# Exercise prompt:
In the entries below, find the line with "<!-- street labels -->" and the line with "<!-- poi labels -->"; give again those lines and every line between them, exactly.

--------------------

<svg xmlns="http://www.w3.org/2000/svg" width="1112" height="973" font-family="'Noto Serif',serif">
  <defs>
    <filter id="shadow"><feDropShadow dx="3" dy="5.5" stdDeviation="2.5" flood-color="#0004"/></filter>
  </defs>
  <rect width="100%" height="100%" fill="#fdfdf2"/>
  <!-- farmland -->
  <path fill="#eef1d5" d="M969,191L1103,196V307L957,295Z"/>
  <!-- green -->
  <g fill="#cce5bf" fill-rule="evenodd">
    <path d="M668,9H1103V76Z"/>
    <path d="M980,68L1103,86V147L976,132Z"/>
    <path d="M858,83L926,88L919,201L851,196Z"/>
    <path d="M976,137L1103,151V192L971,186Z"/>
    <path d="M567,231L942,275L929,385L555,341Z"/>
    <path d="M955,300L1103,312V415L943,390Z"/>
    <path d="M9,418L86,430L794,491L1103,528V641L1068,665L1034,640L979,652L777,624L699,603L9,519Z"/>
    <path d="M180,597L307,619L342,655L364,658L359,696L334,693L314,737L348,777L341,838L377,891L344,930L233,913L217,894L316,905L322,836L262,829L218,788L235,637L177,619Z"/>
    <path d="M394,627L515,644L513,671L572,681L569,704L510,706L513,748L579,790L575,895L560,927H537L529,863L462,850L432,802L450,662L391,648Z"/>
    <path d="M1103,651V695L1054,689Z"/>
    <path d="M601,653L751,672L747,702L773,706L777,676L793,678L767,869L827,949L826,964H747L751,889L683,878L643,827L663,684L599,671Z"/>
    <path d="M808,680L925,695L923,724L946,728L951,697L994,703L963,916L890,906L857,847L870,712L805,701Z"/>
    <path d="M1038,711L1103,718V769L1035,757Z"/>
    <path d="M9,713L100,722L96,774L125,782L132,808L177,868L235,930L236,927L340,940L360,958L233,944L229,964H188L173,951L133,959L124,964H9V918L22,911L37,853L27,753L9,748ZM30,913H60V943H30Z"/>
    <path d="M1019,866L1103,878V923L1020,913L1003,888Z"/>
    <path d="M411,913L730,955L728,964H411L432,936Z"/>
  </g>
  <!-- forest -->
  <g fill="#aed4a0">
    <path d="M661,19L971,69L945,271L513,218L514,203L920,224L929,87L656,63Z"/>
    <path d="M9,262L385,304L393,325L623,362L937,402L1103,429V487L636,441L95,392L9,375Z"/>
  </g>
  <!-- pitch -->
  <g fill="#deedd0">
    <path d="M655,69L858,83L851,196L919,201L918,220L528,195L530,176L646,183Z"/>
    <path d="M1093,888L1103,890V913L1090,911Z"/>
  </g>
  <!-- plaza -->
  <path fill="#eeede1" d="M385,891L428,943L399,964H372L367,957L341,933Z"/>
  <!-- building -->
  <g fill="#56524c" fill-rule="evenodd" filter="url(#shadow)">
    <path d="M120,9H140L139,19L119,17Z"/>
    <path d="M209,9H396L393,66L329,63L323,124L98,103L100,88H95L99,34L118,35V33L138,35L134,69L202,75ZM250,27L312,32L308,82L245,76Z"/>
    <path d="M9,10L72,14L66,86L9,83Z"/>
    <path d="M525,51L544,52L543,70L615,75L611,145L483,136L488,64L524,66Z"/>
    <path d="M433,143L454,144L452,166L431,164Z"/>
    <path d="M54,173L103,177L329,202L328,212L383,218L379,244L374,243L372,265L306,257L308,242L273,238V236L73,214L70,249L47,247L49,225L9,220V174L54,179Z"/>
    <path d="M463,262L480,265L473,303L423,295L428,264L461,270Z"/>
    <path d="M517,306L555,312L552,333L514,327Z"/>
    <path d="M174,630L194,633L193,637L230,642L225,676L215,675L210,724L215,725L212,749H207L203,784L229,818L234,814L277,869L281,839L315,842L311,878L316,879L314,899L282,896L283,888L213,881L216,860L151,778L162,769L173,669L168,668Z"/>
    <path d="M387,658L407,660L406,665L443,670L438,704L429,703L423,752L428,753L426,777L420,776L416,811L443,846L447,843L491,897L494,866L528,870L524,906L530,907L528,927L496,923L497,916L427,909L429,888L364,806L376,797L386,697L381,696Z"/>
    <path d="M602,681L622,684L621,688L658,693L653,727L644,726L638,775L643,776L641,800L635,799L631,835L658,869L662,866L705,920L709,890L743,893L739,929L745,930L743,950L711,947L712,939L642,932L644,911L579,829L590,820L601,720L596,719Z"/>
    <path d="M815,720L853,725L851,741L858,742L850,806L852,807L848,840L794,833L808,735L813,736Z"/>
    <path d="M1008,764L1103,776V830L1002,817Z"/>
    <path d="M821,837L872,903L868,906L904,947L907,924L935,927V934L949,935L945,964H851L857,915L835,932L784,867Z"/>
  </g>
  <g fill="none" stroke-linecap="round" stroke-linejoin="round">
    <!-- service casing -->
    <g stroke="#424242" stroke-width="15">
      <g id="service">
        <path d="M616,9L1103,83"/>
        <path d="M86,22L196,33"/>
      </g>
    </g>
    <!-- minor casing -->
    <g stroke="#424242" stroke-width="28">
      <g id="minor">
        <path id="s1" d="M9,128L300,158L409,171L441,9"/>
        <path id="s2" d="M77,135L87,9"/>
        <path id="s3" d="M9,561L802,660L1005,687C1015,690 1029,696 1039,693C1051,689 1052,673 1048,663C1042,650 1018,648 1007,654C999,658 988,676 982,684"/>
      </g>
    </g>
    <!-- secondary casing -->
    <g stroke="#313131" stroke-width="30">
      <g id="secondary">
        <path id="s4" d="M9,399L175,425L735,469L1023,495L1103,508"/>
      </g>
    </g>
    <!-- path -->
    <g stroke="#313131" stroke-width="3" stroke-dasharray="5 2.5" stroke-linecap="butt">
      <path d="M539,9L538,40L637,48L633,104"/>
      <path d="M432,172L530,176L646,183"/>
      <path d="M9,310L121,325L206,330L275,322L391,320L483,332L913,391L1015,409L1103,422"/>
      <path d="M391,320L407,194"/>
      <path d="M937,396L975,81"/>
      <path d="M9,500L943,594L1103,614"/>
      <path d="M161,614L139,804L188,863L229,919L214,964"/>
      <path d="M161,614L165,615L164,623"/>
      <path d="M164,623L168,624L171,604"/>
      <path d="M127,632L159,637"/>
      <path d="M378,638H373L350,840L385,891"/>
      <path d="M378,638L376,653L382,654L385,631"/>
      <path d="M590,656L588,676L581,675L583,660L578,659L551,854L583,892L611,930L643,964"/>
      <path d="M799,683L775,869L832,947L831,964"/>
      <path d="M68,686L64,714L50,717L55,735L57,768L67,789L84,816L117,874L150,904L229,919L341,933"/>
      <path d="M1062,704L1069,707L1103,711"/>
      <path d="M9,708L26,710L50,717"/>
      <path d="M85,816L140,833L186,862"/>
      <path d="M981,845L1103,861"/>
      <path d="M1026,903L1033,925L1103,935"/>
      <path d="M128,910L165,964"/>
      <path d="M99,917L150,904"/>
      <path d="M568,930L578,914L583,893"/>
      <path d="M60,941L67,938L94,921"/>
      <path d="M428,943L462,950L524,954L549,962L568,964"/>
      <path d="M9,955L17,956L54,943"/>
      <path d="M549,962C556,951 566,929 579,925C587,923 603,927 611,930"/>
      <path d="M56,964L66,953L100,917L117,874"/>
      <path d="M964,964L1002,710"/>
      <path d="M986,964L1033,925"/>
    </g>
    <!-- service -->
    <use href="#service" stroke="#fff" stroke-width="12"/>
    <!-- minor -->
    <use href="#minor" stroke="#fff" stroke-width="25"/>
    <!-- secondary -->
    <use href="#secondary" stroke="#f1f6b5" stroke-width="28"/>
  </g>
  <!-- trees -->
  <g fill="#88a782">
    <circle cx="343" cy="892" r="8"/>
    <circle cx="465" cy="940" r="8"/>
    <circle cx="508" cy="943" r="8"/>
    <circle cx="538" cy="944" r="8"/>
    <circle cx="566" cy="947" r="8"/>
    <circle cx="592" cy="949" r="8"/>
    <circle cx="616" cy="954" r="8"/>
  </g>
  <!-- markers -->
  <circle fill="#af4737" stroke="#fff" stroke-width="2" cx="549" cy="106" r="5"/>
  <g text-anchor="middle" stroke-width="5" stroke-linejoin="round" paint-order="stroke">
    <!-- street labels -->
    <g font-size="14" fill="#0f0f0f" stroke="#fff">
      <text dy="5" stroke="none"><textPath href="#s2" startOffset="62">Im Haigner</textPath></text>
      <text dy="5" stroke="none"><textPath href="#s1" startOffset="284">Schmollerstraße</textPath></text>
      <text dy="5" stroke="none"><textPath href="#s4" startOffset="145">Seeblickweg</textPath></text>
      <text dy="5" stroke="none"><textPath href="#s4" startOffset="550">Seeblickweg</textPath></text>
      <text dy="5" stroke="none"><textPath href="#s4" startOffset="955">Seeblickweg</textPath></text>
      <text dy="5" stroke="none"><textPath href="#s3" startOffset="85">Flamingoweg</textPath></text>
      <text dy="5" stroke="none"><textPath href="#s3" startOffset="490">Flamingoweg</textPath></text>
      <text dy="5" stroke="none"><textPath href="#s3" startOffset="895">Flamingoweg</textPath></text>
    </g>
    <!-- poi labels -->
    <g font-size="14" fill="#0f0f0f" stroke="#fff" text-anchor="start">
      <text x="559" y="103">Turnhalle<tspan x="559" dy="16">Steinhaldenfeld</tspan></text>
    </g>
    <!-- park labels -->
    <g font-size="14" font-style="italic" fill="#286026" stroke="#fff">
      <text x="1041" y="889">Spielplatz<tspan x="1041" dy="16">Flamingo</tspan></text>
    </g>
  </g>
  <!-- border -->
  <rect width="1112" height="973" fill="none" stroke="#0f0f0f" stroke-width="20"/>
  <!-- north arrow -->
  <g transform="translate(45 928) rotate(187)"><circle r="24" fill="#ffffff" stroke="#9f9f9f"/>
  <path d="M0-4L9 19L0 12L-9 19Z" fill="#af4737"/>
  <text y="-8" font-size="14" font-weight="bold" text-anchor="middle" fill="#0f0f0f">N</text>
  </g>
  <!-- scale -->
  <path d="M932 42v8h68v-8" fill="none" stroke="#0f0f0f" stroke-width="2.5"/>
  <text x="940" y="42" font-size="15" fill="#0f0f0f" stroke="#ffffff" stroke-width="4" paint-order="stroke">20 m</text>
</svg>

--------------------

# Response:
    <!-- street labels -->
    <g font-size="14" fill="#0f0f0f" stroke="#fff">
      <text dy="5" stroke="none"><textPath href="#s2" startOffset="62">Im Haigner</textPath></text>
      <text dy="5" stroke="none"><textPath href="#s1" startOffset="284">Schmollerstraße</textPath></text>
      <text dy="5" stroke="none"><textPath href="#s4" startOffset="145">Seeblickweg</textPath></text>
      <text dy="5" stroke="none"><textPath href="#s4" startOffset="550">Seeblickweg</textPath></text>
      <text dy="5" stroke="none"><textPath href="#s4" startOffset="955">Seeblickweg</textPath></text>
      <text dy="5" stroke="none"><textPath href="#s3" startOffset="85">Flamingoweg</textPath></text>
      <text dy="5" stroke="none"><textPath href="#s3" startOffset="490">Flamingoweg</textPath></text>
      <text dy="5" stroke="none"><textPath href="#s3" startOffset="895">Flamingoweg</textPath></text>
    </g>
    <!-- poi labels -->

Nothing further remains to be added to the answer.